In the last two weeks we have been moving between classes and students of Yala and Siaya Theological Centres, first closing classes, then visiting homes of students. It has been an encouraging and 'successful' time. It has been a privilege to have been a part of a team of about six moving from place to place with this assignment. Other good news - is that we now have three new people at various stages of preparation for taking up teaching positions.

The next two or three weeks should be more relaxed, until in September we are into opening new teaching terms. One particular assignment that I have before September - is to prepare to teach New Testament Greek!

Below are some thoughts that came to me in the course of moving between villages and spending time with local people over the last 2 weeks ...

Best wishes, Jim

Languages that people know are extremely complex entities. The experiences that a community goes through constantly adds to their complexity. Languages reflect the people that use them - physically, socially, spiritually and so on. It is through this complexity, amazingly, that people learn and know how to communicate intimately and organise and enjoy their lives.

A foreign language is not a substitution of different sounds for existing words, but an introduction of a system of communication that is logically very different and rooted in an unknown culture and way of life. Communication in a foreign language at depth is possible - unless or until that language is appropriated by a people to make it their own. Until this happens, imposition of a foreign language amounts to mandatory incompetence as meanings hang in the air.

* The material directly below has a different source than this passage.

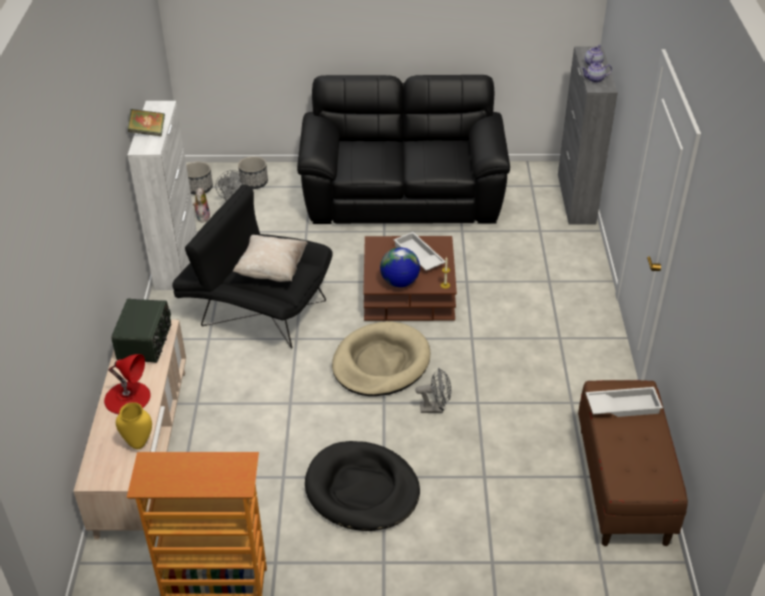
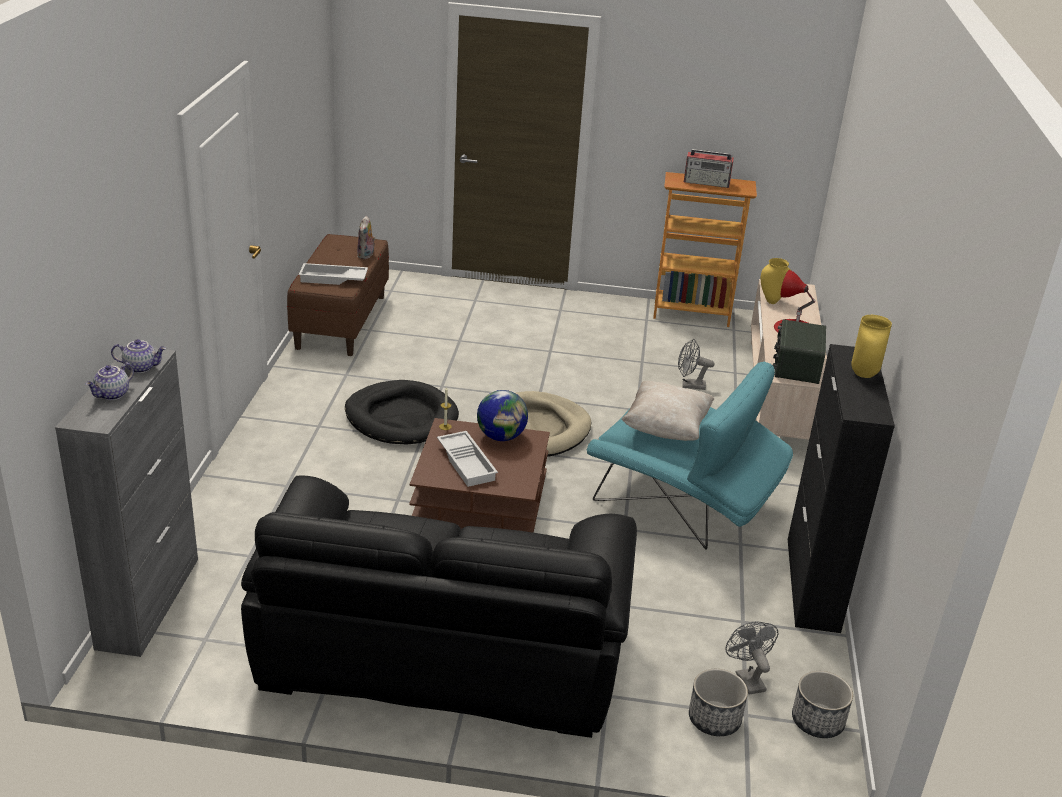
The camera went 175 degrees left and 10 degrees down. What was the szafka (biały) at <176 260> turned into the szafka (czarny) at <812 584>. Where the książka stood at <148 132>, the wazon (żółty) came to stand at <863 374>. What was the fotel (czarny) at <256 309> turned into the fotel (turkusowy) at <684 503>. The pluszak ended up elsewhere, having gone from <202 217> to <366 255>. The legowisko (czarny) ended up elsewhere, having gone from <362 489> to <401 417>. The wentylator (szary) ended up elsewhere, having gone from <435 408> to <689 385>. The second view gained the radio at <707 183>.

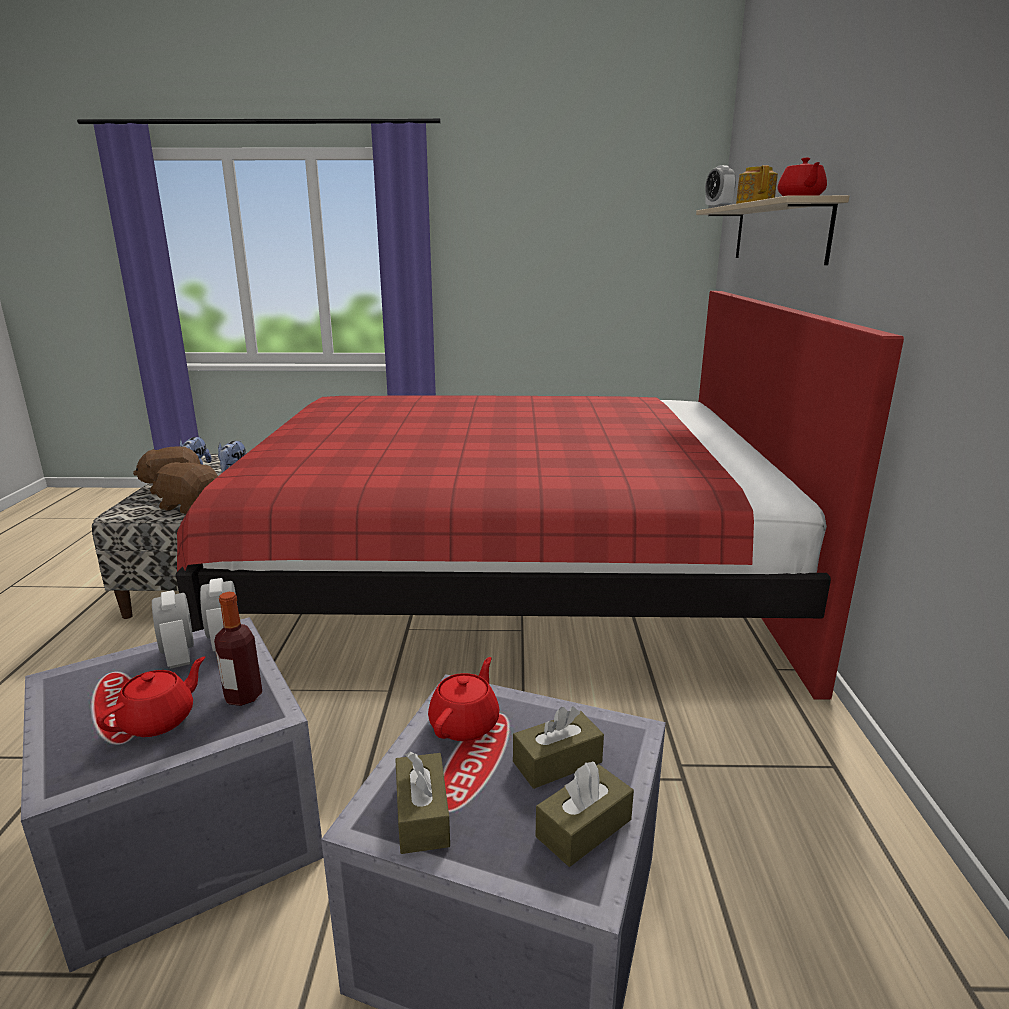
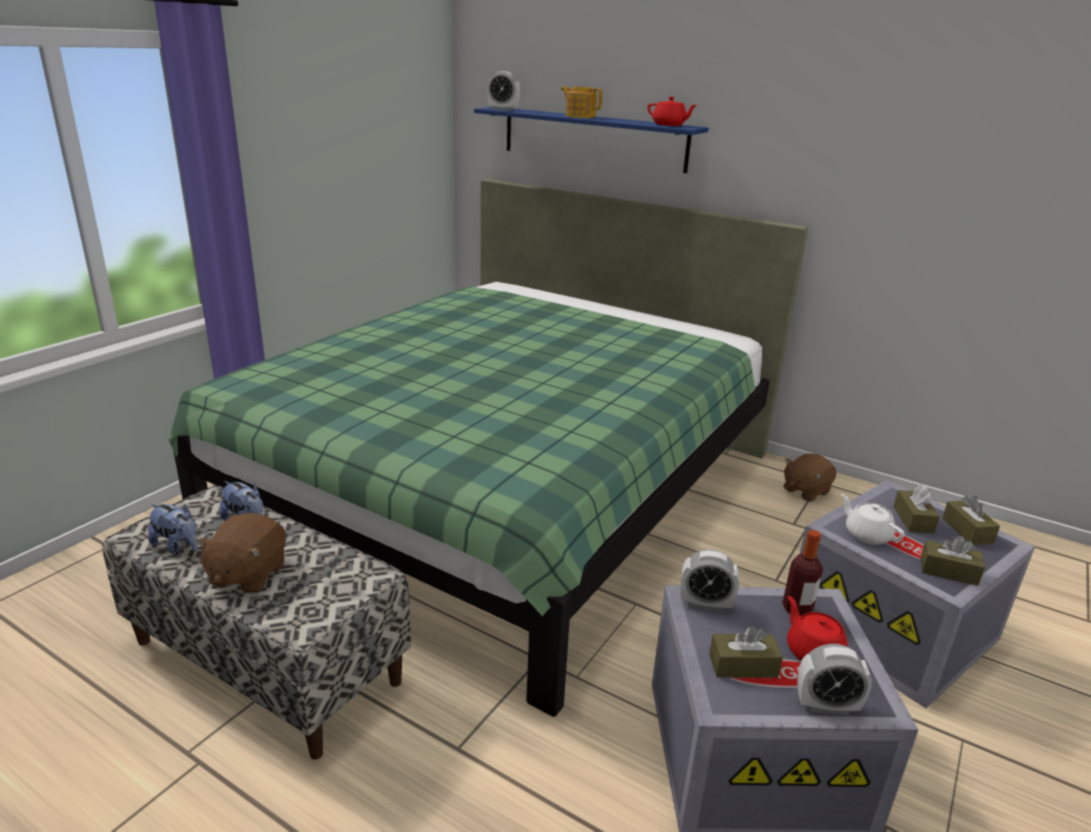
The camera went 60 degrees left and 5 degrees up. The pluszak (brązowy) ended up elsewhere, having gone from <190 506> to <805 490>. The budzik ended up elsewhere, having gone from <179 656> to <826 705>. What was the łóżko (czerwony) at <510 574> turned into the łóżko (zielony) at <504 487>. What was the imbryk (czerwony) at <465 724> turned into the imbryk (biały) at <866 535>. What was the półka (beżowy) at <778 233> turned into the półka (niebieski) at <593 139>. The second view gained the pudełko chusteczek (brązowy) at <743 666>.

Such substitution of foreign for indigenous sound systems (languages) has become the norm for 'formal' activities in much of Africa. European languages cannot be 'owned' by African people as long as they remain rooted elsewhere. Their use leaves vast gaps in the communication process. Hence their spread adds to incompetence over the continent. Pray that such forced imposition of incompetence cease, and people be allowed and enabled to communicate freely. Ironically it is international and supposedly compassionate bodies such as the UN and aid agencies that are using their financial might to so force incompetence onto African peoples. (The MDP (Millennium Development Project) is a recent example. It is attempting to force people into universal primary education. The MDP does not insist that primary education should be via a language that children understand. Instead international funds are being used to wrench children away from their own people's and customs, to be left hanging in a meaningless ether, knowing that from thereon they are increasingly dependent for their very lives on the whim of the distant foreigners who are imposing this foreign system.)

Attacking a people's language by imposing a foreign alternative that mandatorises incompetence is a serious strike at the very essence of what it is to be a human community. Animal-like features can substitute for human ones in the course of such degradation. Surely there needs to be a cease to the (effectivelly because of foreign subsidy) forced imposition of incompetising tongues onto Africa?